*** Study material ***
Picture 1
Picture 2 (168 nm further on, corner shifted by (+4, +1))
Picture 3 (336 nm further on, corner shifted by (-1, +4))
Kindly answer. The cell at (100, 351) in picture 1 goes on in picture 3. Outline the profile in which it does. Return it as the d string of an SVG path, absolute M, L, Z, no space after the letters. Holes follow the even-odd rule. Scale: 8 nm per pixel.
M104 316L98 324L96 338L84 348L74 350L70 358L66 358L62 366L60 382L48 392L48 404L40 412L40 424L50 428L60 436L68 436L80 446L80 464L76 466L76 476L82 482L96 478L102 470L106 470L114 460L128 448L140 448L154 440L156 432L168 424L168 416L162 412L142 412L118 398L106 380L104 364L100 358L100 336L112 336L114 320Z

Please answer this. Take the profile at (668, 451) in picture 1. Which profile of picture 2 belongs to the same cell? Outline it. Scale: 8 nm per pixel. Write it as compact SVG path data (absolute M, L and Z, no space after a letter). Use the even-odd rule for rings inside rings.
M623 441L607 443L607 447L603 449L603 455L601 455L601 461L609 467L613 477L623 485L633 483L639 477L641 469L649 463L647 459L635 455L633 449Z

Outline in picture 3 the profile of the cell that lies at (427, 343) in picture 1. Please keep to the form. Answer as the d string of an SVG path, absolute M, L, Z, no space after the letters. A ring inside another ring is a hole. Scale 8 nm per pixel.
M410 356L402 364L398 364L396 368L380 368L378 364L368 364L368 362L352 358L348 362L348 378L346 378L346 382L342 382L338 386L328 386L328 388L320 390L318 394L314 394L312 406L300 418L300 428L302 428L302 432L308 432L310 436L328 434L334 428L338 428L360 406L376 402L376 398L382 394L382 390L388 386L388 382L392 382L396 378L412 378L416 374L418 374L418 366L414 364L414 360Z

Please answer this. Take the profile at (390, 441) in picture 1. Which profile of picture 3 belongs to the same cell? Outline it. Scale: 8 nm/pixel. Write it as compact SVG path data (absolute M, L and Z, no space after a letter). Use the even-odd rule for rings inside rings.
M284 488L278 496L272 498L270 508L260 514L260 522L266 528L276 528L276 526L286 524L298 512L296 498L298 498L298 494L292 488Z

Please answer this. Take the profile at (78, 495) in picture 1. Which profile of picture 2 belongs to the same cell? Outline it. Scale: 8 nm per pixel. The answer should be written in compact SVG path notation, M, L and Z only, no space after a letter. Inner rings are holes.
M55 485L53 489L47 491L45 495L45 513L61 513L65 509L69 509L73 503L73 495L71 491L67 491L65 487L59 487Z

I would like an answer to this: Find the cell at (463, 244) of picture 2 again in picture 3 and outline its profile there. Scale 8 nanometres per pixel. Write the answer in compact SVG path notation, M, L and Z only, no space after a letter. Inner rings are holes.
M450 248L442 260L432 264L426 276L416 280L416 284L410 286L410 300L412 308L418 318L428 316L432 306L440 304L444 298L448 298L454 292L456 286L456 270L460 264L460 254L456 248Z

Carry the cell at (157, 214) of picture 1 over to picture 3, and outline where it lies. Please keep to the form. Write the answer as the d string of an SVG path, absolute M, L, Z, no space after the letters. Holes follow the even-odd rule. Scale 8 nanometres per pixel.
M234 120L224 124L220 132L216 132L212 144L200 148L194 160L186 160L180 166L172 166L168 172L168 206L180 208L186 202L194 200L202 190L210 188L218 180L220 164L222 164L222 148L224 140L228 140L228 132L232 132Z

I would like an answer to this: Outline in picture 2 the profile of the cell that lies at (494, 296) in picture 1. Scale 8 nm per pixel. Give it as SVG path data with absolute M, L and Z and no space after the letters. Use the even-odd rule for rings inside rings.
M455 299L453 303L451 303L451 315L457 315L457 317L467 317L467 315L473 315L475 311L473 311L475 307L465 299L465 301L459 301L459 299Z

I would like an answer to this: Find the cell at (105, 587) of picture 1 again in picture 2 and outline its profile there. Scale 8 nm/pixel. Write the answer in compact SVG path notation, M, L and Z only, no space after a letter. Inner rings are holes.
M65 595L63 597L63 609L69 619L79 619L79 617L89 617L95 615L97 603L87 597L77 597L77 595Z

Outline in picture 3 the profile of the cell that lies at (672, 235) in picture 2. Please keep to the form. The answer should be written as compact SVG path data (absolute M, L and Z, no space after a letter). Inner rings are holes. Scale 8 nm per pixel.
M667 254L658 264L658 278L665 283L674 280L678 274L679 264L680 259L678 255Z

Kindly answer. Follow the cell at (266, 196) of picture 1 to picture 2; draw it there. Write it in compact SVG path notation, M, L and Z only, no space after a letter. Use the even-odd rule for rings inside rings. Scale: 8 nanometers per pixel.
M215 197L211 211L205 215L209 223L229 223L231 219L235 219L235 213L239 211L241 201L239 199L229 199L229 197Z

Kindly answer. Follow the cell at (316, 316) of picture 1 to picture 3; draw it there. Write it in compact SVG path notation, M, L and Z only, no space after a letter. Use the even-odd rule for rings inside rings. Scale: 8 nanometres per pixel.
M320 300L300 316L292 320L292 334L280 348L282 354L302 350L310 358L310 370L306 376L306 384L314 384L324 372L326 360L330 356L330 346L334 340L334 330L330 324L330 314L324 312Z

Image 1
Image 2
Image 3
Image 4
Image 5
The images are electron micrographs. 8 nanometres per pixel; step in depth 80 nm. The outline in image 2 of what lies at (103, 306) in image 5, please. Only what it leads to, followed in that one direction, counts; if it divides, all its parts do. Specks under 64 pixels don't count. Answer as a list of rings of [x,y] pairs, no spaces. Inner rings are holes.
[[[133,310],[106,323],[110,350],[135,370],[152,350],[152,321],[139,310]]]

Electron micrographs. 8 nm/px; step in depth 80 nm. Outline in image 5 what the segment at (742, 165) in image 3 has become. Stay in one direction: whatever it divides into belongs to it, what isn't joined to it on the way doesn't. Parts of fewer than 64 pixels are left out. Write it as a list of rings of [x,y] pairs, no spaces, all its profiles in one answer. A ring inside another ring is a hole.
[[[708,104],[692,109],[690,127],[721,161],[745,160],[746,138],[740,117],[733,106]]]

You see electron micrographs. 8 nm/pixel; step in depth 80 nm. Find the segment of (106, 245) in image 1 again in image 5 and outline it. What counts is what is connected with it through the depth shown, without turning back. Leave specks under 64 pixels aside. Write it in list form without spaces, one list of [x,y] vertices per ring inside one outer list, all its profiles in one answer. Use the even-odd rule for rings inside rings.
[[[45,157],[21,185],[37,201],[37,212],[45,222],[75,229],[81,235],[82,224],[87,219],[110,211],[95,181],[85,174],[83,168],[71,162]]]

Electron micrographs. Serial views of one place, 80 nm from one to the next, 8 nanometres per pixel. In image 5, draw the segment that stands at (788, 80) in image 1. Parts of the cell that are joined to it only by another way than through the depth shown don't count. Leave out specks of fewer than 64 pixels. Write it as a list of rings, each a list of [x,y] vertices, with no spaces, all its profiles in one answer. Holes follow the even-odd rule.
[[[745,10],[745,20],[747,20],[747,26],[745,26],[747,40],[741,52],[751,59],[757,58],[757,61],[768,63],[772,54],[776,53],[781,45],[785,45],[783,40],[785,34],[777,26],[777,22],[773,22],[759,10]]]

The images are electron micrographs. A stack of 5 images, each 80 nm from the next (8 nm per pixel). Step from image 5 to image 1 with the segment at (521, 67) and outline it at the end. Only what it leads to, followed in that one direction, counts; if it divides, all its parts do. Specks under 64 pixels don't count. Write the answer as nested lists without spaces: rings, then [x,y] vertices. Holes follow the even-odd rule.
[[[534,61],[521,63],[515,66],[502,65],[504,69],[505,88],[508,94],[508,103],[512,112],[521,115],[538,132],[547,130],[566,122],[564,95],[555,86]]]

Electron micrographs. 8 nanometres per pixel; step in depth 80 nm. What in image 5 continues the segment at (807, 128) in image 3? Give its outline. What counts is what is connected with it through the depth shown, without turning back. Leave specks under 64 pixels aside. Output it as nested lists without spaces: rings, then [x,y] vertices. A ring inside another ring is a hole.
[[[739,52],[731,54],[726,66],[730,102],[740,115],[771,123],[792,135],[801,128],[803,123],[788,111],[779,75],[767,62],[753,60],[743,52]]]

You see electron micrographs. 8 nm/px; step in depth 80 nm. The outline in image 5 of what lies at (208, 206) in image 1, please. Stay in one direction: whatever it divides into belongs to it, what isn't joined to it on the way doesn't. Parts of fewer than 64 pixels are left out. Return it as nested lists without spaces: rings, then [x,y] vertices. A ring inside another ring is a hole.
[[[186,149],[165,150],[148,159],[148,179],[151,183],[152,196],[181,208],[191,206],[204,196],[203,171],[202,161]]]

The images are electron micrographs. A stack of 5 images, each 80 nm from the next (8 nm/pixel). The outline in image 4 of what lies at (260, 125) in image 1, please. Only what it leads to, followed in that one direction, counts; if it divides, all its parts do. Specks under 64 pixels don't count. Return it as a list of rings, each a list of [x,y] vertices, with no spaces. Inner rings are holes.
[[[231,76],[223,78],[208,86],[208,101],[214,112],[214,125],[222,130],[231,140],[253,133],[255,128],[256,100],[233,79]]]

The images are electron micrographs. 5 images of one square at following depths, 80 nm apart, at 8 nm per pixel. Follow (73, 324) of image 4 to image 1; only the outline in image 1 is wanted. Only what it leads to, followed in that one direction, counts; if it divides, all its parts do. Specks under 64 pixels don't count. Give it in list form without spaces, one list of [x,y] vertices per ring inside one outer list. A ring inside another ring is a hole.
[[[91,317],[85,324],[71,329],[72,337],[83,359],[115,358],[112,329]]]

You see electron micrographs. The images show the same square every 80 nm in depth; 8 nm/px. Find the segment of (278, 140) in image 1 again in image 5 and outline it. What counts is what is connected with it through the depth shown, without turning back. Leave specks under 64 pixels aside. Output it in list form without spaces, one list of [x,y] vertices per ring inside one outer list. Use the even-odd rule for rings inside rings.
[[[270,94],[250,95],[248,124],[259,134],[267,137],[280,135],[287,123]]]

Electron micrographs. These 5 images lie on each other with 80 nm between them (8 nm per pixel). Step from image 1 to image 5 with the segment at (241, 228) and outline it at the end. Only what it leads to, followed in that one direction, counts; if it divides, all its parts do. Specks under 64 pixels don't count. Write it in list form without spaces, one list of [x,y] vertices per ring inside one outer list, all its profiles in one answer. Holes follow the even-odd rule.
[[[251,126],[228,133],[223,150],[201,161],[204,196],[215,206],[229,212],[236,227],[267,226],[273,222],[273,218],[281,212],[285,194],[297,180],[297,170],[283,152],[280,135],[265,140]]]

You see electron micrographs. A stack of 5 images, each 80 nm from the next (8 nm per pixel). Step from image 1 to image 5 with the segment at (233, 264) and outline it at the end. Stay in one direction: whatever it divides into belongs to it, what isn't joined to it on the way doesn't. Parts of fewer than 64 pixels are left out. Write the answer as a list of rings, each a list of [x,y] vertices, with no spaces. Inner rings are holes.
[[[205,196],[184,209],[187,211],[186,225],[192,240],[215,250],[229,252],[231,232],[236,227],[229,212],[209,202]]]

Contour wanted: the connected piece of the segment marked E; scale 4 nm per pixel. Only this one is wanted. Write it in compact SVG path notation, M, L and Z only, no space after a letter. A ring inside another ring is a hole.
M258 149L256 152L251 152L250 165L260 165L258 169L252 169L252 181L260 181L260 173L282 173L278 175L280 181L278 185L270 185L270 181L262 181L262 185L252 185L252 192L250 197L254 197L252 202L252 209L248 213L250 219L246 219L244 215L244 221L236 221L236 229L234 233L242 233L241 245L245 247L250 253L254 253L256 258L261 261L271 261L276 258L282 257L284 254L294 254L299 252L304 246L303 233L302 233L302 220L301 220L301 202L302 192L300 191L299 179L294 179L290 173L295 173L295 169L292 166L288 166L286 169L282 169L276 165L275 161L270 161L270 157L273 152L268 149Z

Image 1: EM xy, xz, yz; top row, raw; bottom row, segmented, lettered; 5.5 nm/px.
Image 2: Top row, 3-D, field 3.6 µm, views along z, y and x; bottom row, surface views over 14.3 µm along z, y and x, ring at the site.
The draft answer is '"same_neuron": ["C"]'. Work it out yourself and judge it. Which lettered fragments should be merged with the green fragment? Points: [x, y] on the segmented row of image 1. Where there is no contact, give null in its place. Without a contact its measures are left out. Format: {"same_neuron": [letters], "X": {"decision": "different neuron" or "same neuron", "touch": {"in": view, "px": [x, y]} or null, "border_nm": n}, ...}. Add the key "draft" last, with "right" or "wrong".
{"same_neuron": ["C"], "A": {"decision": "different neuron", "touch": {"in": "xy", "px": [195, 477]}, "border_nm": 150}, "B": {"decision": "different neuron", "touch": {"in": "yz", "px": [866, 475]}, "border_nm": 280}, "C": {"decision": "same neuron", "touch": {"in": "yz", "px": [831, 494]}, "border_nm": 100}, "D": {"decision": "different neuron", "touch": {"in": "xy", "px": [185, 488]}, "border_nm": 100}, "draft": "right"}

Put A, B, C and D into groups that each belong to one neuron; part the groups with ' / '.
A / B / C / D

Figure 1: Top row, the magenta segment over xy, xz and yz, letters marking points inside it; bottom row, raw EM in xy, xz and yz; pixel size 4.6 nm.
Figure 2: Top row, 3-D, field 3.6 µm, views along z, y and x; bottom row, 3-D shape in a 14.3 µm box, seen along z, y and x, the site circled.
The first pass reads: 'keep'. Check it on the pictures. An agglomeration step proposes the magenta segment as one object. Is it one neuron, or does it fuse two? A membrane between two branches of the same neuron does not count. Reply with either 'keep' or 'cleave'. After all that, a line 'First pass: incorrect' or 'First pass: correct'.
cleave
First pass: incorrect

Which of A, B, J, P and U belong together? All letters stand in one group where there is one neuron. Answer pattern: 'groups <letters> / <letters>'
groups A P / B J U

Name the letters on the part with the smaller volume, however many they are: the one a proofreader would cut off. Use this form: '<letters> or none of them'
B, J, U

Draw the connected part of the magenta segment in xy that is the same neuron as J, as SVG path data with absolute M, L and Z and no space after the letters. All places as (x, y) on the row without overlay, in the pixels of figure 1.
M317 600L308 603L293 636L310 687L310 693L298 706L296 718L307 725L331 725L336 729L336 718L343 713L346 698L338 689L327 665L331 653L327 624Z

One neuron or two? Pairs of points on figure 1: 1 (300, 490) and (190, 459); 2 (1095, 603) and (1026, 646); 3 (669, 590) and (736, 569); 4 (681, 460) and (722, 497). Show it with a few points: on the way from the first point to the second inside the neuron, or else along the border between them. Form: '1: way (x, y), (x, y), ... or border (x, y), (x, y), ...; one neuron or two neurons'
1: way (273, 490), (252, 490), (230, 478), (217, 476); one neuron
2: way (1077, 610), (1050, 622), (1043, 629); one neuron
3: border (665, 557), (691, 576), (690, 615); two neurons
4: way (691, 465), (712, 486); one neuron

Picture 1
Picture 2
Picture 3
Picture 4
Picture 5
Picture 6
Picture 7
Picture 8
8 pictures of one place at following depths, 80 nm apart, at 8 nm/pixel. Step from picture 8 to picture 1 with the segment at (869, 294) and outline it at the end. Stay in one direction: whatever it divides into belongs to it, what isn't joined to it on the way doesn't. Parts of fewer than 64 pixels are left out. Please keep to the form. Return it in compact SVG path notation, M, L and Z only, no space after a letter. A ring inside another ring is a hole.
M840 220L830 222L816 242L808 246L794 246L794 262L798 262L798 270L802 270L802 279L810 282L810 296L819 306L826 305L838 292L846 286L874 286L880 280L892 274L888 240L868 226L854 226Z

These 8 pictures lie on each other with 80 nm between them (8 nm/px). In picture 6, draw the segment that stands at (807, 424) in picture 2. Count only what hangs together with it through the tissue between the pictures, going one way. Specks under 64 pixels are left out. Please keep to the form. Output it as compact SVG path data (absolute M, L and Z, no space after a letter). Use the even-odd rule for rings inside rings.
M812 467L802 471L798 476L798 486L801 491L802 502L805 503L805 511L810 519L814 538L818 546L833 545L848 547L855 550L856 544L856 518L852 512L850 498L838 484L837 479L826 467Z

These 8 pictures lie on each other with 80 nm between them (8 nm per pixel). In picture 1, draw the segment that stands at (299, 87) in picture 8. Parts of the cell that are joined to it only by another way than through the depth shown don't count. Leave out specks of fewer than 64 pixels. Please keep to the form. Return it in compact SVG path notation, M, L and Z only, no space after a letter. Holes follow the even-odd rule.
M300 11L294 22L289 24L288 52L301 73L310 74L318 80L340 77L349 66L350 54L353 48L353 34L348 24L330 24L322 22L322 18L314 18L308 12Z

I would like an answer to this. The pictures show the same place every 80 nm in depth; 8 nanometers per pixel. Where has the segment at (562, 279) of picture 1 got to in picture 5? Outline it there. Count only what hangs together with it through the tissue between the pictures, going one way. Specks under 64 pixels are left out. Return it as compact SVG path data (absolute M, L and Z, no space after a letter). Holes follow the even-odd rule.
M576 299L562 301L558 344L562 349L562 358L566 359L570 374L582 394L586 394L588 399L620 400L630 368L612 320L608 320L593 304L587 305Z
*** End of Study material ***
§ Your objective
Within the data above, find the lines that contain the word "corner" and copy each of them.

§ Result of the exercise
Picture 2 (168 nm further on, corner shifted by (+4, +1))
Picture 3 (336 nm further on, corner shifted by (-1, +4))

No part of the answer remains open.